● **Your assignment**
Of all the entries below, only the lines from the one with "2. **名词 (Noun) - 勇气、胆量**" up to and including the one with "3. **名词 (Noun) - 焦虑、紧张（常用复数形式 nerves）**" are to be duplicated exactly.

● **Task material**
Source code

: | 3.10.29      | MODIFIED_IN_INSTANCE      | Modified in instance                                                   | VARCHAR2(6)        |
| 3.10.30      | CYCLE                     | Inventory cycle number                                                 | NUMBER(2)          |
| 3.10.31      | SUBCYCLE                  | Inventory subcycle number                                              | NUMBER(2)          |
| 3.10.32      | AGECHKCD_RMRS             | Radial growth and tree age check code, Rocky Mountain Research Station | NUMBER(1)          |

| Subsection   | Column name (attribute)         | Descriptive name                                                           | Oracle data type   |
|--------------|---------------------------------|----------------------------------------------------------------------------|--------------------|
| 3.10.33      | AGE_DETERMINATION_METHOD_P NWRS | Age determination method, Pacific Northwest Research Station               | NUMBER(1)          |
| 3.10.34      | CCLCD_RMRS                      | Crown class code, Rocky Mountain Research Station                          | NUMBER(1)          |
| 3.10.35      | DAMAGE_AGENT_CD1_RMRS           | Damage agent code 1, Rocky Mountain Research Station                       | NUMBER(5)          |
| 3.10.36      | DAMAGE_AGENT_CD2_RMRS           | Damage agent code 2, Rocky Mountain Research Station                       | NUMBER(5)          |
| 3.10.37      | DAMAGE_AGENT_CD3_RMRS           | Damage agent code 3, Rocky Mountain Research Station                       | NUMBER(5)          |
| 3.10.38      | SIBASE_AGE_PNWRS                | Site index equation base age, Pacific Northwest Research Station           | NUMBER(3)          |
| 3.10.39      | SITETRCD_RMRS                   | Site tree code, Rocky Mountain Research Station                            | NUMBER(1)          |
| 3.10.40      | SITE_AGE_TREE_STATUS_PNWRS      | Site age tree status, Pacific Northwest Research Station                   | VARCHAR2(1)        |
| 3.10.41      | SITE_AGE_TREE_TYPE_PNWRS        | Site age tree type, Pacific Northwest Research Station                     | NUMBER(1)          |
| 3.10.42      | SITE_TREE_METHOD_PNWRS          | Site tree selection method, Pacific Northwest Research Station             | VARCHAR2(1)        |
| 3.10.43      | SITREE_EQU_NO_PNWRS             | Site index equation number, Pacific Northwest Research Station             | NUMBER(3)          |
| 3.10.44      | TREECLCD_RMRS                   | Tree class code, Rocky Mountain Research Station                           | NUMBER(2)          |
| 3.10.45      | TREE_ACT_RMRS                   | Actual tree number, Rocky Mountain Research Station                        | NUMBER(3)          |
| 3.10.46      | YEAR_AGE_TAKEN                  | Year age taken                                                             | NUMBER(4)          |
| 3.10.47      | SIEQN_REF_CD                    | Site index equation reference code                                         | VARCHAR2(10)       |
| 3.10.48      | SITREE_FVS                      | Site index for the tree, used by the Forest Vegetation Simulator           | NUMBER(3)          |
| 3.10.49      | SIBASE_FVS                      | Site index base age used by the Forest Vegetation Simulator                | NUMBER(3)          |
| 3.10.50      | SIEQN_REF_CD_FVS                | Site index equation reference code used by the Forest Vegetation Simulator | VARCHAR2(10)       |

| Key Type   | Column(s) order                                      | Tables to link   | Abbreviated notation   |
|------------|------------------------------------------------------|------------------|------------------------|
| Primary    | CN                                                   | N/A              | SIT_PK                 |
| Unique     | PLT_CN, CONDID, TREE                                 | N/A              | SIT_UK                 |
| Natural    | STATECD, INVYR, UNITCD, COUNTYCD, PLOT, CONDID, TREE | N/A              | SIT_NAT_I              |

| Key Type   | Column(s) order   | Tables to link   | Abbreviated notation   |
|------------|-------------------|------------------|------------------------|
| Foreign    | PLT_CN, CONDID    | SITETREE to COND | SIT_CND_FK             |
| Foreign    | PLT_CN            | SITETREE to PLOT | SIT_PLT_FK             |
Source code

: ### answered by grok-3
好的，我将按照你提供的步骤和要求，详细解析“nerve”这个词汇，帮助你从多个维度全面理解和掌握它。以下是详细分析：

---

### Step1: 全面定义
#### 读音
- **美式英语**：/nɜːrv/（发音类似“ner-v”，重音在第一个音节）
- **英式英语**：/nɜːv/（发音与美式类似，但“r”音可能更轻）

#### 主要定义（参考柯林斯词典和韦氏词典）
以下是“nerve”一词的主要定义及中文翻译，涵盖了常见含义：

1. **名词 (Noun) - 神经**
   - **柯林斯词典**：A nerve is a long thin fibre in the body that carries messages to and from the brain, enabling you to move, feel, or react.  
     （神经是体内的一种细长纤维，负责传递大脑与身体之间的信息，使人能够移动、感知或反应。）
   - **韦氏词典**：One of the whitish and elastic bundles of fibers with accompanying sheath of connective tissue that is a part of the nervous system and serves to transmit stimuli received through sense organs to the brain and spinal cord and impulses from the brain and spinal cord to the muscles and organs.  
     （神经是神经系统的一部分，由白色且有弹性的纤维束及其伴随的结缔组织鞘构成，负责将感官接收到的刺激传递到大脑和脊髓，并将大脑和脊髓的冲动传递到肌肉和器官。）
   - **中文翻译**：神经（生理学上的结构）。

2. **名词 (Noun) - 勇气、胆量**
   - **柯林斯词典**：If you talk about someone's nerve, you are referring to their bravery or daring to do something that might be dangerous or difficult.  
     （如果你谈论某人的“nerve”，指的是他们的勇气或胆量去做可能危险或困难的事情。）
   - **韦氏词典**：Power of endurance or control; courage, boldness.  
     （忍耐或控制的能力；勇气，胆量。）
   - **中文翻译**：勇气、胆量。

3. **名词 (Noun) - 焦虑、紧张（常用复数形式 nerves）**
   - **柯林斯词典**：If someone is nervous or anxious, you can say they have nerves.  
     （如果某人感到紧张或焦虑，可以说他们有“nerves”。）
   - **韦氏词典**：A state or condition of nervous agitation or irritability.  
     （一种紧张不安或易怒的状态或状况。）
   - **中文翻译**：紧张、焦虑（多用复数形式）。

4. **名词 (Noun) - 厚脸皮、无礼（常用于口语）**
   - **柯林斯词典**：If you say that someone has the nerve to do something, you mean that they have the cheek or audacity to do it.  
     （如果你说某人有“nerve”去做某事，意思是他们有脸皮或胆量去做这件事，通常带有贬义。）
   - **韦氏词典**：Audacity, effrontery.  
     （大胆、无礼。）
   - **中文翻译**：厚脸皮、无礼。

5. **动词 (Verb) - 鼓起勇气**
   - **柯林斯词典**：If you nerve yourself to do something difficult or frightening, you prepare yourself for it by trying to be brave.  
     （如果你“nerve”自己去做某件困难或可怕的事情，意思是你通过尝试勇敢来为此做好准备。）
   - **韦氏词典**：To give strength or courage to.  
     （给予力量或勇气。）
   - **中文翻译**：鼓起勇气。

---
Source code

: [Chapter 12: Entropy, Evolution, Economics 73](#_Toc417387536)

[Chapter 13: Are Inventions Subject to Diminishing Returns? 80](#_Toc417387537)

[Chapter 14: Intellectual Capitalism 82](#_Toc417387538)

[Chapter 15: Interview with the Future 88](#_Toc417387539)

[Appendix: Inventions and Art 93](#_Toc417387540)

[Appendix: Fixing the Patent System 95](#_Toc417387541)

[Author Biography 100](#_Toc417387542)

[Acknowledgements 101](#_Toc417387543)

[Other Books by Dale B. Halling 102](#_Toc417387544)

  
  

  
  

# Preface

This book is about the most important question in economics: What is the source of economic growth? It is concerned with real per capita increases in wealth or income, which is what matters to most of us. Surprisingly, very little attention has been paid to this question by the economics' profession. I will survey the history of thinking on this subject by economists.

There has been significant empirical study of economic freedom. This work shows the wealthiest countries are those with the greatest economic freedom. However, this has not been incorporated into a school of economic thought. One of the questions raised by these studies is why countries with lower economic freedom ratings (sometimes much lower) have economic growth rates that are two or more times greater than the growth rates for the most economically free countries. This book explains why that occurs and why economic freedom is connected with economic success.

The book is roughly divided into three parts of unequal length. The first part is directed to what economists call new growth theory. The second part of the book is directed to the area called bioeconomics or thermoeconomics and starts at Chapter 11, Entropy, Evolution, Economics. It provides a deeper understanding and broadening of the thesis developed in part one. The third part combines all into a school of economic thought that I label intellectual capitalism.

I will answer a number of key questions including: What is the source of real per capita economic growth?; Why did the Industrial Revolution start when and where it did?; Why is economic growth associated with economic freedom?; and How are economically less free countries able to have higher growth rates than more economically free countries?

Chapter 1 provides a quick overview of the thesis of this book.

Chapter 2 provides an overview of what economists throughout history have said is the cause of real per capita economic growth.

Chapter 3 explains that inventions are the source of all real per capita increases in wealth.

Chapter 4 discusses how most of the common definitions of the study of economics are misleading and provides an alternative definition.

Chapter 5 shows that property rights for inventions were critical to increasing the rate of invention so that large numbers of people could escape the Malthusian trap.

● **Output for this task**
2. **名词 (Noun) - 勇气、胆量**
   - **柯林斯词典**：If you talk about someone's nerve, you are referring to their bravery or daring to do something that might be dangerous or difficult.  
     （如果你谈论某人的“nerve”，指的是他们的勇气或胆量去做可能危险或困难的事情。）
   - **韦氏词典**：Power of endurance or control; courage, boldness.  
     （忍耐或控制的能力；勇气，胆量。）
   - **中文翻译**：勇气、胆量。

3. **名词 (Noun) - 焦虑、紧张（常用复数形式 nerves）**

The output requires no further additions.